## Hierarchical Lidar Panoptic Segmentation

LPS methods in literature employ point cloud backbones to classify points and learn to group points into object instances. These methods require instance-level supervision for all thing classes. In LiPSOW, the *other* class (for which no instance supervision is available) consists of both stuff and things, and methods should be able to cope with this. To develop a strong baseline for LiPSOW, we draw inspiration from work in LPS, perceptual grouping, and open-set recognition.

Our method, HLPS, employs a point-based encoder-decoder network to classify points into one of *K+1* classes, as is the case in open-set recognition. In other words, the network is trained to distinguish the *K* known classes from *other*. In the second stage, we run a non-learned clustering algorithm on both *things* and *other* points, and learn a scoring function to get an instance segmentation. This is illustrated in Fig 1. Each component of our proposed method is explained below in further detail.

### Semantic Segmentation

We use the well-consolidated Kernel-Point Convolution (KPConv) [1] backbone to operate directly on an input point cloud. We attach a semantic classifier on top of the decoder feature representation to output a semantic map which consists of *K+1* classes. The network is trained using cross-entropy loss.

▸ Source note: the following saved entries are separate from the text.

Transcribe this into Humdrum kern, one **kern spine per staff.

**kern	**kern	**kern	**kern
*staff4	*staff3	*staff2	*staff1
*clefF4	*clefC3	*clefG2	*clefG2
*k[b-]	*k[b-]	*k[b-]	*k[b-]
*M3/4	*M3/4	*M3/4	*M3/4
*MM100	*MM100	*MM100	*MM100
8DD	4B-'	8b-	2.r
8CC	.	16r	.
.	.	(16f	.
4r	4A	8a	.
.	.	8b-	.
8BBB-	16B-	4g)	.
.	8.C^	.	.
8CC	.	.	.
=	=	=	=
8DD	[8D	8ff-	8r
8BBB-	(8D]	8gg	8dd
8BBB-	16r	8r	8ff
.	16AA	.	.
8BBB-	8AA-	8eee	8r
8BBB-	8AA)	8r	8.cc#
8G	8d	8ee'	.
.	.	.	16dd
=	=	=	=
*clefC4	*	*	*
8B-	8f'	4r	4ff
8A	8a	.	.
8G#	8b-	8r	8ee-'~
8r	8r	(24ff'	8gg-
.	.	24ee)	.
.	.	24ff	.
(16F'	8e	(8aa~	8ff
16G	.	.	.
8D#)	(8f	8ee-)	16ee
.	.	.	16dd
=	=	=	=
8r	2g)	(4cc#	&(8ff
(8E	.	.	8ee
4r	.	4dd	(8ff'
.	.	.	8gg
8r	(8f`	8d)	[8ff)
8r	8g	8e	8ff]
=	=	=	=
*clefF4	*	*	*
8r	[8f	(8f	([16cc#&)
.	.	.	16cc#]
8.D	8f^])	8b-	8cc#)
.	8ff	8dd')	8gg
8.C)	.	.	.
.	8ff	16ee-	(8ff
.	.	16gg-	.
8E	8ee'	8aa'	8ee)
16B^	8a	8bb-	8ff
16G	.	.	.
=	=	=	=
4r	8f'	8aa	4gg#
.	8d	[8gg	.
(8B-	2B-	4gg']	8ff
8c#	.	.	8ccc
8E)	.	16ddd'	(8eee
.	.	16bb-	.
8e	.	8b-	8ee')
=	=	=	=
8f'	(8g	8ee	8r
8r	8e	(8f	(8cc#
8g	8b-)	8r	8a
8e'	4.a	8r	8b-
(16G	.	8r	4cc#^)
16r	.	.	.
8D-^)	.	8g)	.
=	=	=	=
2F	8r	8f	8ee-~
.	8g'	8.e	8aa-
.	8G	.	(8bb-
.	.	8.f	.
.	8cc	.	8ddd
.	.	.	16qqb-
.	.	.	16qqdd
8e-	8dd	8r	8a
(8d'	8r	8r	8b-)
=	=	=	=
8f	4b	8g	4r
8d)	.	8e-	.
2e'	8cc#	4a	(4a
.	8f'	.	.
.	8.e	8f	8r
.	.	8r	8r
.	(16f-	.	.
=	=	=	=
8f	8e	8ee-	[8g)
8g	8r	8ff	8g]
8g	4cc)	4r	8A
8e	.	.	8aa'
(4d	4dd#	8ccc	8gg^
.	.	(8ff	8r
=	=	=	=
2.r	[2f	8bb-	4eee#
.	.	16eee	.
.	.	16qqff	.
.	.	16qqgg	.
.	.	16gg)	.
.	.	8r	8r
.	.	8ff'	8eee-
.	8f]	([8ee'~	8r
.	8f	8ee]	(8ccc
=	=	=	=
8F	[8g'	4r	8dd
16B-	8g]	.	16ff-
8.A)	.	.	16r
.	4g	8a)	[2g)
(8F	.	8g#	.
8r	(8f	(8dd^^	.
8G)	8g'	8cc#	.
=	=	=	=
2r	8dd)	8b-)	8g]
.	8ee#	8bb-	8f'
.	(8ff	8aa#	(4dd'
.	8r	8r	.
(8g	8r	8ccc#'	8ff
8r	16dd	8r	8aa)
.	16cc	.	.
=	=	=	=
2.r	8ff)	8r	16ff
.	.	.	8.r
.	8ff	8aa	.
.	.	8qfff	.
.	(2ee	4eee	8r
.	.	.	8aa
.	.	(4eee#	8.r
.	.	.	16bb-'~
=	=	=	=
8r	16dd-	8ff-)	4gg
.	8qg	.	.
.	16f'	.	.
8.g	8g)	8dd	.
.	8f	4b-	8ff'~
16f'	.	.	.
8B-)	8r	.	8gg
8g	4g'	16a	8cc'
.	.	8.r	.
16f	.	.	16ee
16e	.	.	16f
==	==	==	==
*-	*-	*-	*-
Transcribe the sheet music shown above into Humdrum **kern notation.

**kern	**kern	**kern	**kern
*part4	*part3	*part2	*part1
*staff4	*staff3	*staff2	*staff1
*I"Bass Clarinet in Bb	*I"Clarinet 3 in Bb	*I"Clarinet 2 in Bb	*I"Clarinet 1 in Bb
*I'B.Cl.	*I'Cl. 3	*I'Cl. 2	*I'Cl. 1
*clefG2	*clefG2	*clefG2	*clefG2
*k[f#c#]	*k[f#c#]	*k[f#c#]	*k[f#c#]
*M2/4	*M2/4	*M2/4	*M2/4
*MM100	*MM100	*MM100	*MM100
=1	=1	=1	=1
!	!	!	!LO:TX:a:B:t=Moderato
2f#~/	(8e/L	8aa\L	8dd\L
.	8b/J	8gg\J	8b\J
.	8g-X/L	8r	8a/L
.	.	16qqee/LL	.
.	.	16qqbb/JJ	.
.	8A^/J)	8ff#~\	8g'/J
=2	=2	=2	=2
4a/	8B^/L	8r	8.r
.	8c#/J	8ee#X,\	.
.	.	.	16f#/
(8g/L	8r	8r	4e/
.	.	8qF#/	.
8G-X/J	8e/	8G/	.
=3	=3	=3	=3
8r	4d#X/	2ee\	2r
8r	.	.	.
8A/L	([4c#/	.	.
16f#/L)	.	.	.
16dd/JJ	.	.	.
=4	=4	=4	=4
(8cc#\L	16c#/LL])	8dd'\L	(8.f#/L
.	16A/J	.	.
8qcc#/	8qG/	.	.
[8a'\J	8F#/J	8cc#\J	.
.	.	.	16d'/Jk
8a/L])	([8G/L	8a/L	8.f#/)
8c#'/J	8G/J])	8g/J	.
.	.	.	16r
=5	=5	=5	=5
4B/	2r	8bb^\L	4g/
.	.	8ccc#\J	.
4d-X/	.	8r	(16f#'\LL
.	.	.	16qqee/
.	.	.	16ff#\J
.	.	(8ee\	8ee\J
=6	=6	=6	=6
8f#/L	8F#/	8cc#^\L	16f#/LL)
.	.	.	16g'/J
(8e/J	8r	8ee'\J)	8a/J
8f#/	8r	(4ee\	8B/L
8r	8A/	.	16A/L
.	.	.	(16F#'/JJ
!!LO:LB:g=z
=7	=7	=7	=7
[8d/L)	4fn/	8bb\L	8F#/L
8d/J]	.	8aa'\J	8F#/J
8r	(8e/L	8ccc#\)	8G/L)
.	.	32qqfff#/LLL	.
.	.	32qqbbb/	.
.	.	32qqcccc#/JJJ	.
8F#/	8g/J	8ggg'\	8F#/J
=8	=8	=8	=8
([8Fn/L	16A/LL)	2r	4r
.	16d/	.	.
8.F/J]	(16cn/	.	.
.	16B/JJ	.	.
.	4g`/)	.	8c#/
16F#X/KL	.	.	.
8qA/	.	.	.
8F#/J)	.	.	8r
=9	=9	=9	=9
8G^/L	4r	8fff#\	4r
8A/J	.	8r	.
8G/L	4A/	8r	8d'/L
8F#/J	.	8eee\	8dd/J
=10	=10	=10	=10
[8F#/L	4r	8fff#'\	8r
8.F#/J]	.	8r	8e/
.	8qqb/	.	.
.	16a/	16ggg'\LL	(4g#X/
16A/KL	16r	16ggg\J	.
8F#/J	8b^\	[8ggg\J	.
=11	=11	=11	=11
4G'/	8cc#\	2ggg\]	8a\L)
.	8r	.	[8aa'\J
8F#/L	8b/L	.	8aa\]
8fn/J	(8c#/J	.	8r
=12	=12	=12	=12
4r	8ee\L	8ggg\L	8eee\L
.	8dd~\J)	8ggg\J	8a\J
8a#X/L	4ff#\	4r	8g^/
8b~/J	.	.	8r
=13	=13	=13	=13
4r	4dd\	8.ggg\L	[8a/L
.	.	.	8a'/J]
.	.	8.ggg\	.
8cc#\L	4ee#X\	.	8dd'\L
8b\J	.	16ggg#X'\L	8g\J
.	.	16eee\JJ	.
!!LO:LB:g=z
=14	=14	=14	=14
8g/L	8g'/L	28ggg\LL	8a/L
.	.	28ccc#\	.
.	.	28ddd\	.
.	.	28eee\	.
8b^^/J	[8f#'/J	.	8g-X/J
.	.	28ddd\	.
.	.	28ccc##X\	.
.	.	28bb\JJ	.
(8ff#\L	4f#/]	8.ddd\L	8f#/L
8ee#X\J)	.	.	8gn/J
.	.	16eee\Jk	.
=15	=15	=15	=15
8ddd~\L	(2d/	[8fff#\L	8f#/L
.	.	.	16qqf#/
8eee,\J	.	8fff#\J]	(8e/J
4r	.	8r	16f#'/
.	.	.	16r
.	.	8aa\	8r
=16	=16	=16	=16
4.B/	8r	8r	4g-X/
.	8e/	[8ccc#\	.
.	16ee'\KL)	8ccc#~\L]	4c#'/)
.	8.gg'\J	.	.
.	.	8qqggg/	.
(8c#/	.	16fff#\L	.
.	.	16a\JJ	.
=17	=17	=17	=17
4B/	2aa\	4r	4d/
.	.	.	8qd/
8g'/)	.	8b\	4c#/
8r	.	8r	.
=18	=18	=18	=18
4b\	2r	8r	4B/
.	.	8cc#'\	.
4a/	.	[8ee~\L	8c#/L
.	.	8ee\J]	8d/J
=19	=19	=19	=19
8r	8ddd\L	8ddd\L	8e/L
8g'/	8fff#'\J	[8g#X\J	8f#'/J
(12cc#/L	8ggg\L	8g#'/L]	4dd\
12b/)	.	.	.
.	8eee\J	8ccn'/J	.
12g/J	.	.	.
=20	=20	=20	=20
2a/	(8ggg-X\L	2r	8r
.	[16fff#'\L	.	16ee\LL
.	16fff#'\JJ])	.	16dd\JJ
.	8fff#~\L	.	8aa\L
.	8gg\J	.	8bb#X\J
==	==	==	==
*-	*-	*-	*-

### Object segmentation via point clustering

We first group points based on their spatial proximity using hierarchical clustering (HDBSCAN), which results in a hierarchy of segments (Fig 2-mid). From this segmentation tree, there exist combinatorially many per-point instance segmentation possibilities. Therefore, to get an instance segmentation from this tree, we need to make a cut through this tree (Fig 2-right).

To generate a cut from this tree, we learn a function which estimates how likely a subset a points represent an object. We use a PointNet classification network trained with a mean-squared error loss function, with an objective to regress the IoU of the segment with its matched ground-truth instance.

Given this function, we need to find where to cut this tree such that an overall segmentation score is as good as possible. In [2], it is shown that if the global segmentation score is defined as the worst objectness in the tree, the worst-case segmentation leads to an optimal cut (which can be obtained efficiently using dynamic programming).

### References

- Aygun, Mehmet, et al. “4d panoptic lidar segmentation.”
*Proceedings of the IEEE/CVF Conference on Computer Vision and Pattern Recognition*. 2021. - Hu, Peiyun, David Held, and Deva Ramanan. “Learning to optimally segment point clouds.”
*IEEE Robotics and Automation Letters*5.2 (2020): 875-882.